*What is required*. Set down exactly the lines below, starting at the one that contains "22: (265, 133, 5.14)" and ending at the one that contains "37: (586, 140, 5.01)", with both of those lines included and nothing else.

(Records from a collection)
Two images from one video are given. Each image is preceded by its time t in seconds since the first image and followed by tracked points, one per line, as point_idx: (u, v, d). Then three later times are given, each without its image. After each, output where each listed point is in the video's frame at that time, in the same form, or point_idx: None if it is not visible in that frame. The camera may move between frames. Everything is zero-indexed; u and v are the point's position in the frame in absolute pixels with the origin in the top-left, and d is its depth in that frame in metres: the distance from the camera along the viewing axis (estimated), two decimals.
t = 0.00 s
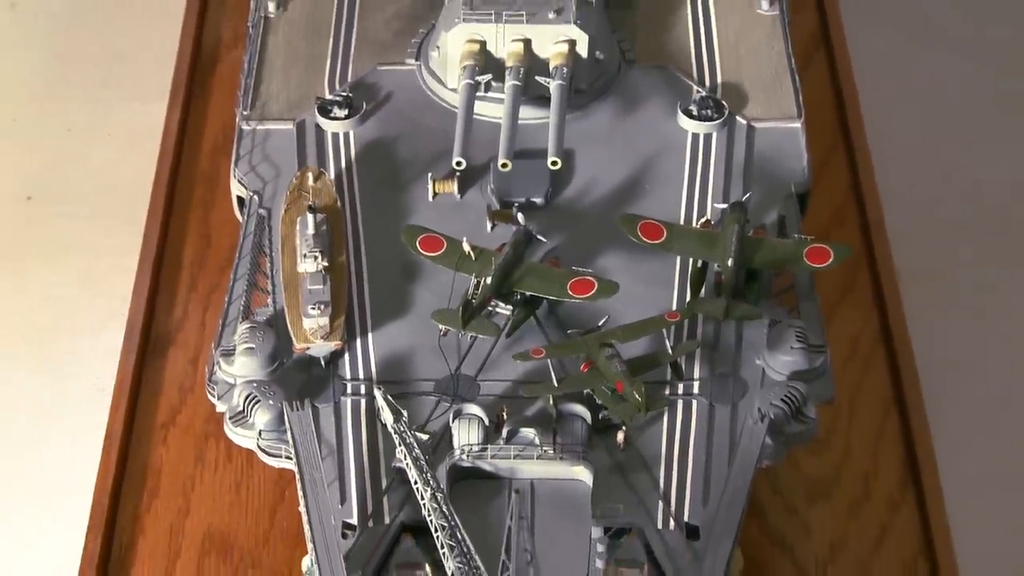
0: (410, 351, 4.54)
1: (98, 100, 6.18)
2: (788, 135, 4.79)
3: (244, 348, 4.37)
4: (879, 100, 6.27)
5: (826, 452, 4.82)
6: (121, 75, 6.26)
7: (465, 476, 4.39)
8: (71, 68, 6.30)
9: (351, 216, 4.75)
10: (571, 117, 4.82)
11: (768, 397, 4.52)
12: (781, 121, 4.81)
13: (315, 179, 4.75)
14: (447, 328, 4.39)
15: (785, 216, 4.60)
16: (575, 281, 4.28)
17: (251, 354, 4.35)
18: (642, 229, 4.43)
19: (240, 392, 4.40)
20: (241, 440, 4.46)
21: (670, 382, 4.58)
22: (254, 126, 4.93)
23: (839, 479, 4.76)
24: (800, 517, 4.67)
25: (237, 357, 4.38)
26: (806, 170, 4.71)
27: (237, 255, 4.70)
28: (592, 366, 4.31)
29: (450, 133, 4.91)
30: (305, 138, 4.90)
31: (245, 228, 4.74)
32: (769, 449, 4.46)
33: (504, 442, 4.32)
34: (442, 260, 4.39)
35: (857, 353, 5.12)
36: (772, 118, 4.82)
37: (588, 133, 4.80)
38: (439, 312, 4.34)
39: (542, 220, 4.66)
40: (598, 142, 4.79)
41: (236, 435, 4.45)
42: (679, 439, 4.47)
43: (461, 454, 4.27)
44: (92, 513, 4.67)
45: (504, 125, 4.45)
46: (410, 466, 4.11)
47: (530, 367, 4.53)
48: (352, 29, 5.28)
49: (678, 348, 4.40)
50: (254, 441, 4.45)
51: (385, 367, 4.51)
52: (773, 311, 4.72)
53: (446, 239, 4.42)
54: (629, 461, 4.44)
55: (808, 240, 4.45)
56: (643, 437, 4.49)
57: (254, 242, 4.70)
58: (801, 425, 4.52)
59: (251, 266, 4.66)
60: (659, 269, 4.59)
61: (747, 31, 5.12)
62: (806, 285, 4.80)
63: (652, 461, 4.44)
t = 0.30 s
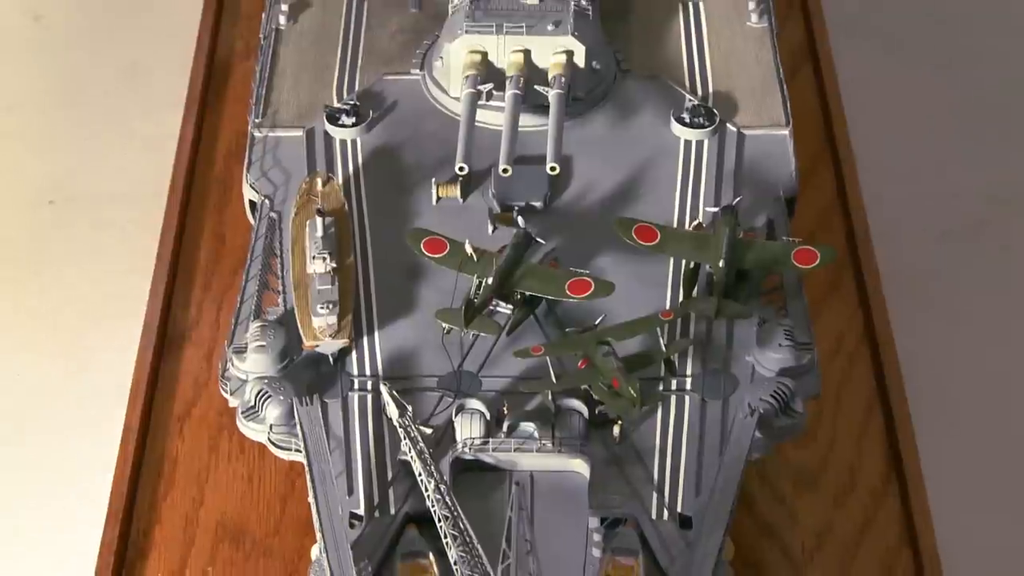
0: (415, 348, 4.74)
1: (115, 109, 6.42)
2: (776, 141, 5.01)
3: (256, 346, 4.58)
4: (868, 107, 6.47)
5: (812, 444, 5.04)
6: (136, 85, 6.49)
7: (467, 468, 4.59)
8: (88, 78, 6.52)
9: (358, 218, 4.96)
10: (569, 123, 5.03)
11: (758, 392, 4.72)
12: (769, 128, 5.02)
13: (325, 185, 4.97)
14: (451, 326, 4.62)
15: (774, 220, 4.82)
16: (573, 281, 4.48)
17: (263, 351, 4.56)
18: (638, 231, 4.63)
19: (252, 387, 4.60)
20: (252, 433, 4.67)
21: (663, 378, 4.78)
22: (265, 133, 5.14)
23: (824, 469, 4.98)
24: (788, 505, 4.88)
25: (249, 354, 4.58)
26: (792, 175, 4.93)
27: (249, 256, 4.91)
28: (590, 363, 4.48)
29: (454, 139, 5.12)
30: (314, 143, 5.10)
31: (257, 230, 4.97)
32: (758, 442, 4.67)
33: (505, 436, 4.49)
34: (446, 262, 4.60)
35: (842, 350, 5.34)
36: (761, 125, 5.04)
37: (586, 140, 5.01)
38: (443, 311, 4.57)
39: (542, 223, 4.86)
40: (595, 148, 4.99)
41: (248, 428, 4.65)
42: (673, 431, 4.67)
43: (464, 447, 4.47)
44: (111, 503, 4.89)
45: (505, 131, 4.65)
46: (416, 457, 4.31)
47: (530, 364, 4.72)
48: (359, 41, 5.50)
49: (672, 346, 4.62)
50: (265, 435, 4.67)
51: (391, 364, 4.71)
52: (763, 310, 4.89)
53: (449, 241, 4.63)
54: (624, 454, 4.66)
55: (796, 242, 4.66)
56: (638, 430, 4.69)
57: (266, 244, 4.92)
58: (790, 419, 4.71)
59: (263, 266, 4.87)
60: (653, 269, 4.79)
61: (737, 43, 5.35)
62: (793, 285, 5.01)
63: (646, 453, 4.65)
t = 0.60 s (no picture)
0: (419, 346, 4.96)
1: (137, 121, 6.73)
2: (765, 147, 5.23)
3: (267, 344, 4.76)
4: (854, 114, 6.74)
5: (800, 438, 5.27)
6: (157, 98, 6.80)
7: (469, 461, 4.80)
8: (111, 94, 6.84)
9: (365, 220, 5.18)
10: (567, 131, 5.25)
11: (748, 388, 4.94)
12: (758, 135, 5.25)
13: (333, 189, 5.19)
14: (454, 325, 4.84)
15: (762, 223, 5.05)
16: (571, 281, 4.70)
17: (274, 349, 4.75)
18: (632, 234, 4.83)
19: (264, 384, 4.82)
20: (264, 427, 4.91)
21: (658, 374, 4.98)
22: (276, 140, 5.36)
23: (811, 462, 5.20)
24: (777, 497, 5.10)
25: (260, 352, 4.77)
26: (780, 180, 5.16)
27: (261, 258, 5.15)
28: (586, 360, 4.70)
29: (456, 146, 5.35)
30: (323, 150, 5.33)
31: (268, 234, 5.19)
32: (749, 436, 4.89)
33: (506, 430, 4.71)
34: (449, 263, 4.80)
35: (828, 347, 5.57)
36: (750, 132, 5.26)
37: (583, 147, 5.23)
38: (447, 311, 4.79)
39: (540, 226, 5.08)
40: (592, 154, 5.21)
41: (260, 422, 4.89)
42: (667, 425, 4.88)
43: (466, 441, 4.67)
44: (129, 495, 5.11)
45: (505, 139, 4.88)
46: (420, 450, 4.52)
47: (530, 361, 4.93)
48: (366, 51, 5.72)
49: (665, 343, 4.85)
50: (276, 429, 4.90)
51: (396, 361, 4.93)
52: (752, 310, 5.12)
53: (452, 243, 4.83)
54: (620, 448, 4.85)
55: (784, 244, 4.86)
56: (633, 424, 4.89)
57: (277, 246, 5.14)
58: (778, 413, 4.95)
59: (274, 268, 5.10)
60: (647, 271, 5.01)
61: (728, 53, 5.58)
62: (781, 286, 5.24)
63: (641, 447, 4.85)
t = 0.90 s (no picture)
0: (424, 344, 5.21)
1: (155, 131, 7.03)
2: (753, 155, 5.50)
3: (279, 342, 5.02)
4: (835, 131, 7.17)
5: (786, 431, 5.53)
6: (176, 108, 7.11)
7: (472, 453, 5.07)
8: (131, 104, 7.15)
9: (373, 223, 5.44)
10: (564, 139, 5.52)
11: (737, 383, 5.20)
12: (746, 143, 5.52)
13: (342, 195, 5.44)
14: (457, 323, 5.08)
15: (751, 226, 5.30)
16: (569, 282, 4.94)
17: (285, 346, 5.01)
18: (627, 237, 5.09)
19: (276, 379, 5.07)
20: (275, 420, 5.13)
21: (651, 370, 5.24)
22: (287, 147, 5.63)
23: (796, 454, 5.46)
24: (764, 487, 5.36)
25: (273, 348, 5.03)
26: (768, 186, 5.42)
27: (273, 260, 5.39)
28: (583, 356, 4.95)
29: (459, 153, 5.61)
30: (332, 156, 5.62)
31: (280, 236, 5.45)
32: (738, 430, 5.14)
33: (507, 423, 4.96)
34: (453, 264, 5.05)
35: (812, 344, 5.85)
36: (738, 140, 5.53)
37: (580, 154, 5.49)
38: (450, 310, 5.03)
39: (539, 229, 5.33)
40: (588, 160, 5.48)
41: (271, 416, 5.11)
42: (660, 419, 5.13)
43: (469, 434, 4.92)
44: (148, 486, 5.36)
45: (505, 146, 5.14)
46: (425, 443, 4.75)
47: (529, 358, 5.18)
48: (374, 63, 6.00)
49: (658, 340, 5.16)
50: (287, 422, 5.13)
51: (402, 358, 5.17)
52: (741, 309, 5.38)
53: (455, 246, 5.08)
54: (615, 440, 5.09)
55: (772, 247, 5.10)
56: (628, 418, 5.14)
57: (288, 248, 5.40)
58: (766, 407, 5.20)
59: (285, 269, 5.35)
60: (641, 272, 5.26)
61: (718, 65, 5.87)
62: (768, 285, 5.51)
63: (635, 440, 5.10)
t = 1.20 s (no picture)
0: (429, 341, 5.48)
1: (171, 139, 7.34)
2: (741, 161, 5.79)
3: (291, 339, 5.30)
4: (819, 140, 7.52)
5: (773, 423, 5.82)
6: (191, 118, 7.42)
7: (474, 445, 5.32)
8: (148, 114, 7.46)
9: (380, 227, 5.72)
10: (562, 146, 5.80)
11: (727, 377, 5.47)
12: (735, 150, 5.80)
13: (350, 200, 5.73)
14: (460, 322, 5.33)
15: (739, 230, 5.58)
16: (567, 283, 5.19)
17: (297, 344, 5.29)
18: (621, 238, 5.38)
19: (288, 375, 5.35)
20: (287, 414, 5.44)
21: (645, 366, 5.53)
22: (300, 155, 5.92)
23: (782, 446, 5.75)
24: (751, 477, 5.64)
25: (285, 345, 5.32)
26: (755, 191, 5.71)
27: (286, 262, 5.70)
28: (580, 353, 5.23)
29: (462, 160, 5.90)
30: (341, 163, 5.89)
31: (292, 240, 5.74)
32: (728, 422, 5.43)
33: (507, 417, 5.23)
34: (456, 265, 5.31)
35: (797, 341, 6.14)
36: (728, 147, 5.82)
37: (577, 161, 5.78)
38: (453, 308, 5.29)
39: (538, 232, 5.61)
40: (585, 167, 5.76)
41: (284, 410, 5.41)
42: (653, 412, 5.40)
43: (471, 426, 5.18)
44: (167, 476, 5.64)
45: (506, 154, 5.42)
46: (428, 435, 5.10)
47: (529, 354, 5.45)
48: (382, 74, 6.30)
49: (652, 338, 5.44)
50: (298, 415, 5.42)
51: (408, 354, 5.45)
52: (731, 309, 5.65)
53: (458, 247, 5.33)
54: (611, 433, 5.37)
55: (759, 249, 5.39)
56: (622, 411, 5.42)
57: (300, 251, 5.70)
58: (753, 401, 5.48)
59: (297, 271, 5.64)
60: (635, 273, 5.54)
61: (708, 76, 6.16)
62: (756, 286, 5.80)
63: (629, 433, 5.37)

---

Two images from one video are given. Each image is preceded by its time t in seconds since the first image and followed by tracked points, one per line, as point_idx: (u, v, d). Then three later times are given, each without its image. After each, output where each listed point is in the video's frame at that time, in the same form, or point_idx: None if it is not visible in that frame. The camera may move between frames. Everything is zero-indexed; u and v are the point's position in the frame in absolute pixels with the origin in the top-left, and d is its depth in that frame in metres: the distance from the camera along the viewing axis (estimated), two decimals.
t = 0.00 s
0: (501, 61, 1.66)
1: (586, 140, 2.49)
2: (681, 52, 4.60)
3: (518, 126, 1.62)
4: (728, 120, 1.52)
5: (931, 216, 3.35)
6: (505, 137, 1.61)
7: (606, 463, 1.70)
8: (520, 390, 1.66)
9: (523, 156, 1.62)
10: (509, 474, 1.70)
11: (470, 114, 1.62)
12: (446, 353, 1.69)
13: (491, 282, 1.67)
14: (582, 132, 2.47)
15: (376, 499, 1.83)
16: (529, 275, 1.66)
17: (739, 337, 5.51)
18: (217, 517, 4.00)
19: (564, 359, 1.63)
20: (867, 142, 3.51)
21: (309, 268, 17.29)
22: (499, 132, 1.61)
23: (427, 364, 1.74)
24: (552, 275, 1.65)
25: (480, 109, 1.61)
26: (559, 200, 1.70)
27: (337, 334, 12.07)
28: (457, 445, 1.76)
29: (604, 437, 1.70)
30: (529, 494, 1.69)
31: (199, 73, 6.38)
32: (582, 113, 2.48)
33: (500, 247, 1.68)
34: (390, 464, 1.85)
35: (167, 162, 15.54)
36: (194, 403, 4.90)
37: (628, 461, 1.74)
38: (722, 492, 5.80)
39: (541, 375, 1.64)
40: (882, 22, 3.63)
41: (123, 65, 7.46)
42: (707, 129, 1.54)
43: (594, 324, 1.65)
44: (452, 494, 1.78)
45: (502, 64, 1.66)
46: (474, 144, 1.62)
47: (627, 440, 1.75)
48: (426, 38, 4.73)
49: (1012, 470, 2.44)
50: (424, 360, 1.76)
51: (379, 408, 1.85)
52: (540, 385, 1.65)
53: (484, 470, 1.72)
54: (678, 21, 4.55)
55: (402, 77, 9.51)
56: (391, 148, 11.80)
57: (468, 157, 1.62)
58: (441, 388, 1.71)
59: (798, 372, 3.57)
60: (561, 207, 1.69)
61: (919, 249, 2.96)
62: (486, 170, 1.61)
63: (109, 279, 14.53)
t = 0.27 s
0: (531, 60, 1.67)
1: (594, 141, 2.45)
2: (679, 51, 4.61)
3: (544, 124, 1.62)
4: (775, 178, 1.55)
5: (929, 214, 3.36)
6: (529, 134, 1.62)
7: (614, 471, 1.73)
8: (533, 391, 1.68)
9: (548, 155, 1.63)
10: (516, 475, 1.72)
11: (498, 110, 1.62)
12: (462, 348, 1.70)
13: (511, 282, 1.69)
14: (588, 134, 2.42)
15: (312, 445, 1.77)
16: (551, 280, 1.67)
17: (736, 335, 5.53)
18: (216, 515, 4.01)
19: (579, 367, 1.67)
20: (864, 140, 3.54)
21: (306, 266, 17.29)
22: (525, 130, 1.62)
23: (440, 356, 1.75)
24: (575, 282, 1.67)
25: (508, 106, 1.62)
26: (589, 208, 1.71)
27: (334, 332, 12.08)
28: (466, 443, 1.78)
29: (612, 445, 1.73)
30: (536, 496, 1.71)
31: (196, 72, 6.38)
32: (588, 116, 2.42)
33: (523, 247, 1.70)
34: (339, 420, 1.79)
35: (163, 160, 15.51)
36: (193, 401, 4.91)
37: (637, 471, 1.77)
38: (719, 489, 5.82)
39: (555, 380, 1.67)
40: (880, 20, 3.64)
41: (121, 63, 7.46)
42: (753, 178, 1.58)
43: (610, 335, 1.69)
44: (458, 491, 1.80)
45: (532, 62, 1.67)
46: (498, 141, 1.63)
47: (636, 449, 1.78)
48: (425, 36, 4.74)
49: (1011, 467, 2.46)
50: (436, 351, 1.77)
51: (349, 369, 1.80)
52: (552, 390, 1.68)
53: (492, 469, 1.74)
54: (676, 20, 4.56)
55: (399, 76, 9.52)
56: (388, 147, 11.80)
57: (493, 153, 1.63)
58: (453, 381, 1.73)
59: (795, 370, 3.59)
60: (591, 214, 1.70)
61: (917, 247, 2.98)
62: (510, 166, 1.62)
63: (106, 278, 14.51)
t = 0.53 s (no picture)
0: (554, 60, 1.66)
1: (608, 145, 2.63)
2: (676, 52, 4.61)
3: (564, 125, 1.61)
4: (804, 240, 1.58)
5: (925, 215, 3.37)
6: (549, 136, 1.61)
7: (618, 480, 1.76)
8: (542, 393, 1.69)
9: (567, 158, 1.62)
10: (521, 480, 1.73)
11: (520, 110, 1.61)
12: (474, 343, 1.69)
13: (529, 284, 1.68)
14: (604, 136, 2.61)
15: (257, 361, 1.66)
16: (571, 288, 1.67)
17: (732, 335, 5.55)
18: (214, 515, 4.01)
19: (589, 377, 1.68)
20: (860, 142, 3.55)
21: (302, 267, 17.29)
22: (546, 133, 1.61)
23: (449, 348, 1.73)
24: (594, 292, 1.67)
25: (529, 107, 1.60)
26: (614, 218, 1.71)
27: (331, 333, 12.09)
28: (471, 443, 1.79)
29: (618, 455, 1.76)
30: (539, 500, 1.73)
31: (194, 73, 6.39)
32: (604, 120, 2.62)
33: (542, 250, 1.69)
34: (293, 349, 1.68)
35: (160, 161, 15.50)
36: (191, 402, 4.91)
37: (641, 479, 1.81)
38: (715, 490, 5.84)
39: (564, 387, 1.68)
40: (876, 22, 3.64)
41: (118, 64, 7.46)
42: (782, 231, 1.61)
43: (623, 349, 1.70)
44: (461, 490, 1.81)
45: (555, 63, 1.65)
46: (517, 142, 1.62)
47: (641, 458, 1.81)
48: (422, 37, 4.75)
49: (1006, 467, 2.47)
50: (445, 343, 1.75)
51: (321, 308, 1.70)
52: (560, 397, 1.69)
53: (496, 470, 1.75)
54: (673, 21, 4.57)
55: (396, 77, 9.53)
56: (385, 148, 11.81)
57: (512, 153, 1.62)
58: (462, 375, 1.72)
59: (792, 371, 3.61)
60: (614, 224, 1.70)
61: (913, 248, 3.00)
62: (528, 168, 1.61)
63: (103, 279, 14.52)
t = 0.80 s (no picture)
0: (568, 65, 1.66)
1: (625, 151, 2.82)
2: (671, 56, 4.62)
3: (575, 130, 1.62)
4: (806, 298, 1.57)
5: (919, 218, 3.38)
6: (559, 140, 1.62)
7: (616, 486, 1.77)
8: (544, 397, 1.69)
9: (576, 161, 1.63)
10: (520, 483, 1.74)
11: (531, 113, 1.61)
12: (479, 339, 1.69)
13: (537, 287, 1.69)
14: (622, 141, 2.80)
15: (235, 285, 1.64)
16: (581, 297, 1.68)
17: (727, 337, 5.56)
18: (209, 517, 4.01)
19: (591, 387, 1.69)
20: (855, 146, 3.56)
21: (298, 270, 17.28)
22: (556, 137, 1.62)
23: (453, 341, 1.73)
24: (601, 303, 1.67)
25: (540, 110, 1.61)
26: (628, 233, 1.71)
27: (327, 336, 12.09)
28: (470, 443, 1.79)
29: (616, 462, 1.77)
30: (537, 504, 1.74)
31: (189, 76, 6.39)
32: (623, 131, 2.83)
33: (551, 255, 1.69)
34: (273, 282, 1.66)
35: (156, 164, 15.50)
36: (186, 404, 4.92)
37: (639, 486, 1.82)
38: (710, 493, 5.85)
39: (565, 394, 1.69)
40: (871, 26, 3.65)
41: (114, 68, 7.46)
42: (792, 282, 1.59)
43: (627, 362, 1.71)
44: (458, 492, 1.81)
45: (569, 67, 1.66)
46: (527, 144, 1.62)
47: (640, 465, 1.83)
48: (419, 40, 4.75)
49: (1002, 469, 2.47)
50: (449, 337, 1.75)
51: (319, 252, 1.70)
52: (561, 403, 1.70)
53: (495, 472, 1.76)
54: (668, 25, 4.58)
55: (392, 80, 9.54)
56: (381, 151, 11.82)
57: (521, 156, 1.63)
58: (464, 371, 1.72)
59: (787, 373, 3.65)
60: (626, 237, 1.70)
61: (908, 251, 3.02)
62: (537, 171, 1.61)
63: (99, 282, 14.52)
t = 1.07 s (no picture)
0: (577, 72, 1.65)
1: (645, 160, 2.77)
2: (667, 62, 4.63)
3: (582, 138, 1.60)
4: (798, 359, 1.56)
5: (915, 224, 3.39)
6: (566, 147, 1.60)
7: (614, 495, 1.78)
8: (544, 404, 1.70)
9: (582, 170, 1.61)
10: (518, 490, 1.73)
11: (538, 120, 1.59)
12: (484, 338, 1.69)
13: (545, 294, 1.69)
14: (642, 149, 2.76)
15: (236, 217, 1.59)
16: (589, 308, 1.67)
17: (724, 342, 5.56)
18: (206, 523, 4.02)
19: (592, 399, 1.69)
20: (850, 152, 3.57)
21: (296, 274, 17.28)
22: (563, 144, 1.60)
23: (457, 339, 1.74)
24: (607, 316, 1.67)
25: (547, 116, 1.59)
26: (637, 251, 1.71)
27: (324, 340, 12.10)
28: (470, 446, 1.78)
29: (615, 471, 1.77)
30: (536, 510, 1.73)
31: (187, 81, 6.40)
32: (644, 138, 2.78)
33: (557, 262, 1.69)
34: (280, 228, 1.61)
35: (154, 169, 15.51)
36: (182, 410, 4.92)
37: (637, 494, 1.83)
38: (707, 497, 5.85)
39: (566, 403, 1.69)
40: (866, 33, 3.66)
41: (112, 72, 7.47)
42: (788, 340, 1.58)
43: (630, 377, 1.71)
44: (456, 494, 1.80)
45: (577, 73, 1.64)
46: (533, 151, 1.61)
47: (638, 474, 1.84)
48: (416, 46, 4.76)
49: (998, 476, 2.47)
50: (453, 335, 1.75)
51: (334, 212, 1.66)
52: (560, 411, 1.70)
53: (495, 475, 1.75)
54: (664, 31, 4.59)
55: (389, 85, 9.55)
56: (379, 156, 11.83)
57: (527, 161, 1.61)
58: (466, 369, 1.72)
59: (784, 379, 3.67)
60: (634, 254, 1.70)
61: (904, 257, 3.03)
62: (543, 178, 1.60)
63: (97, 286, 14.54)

*Solution to the problem*.
22: (265, 133, 5.14)
23: (824, 469, 4.98)
24: (788, 505, 4.88)
25: (249, 354, 4.58)
26: (792, 175, 4.93)
27: (249, 256, 4.91)
28: (590, 363, 4.48)
29: (454, 139, 5.12)
30: (314, 143, 5.10)
31: (257, 230, 4.97)
32: (758, 442, 4.67)
33: (505, 436, 4.49)
34: (446, 262, 4.60)
35: (842, 350, 5.34)
36: (761, 125, 5.04)
37: (586, 140, 5.01)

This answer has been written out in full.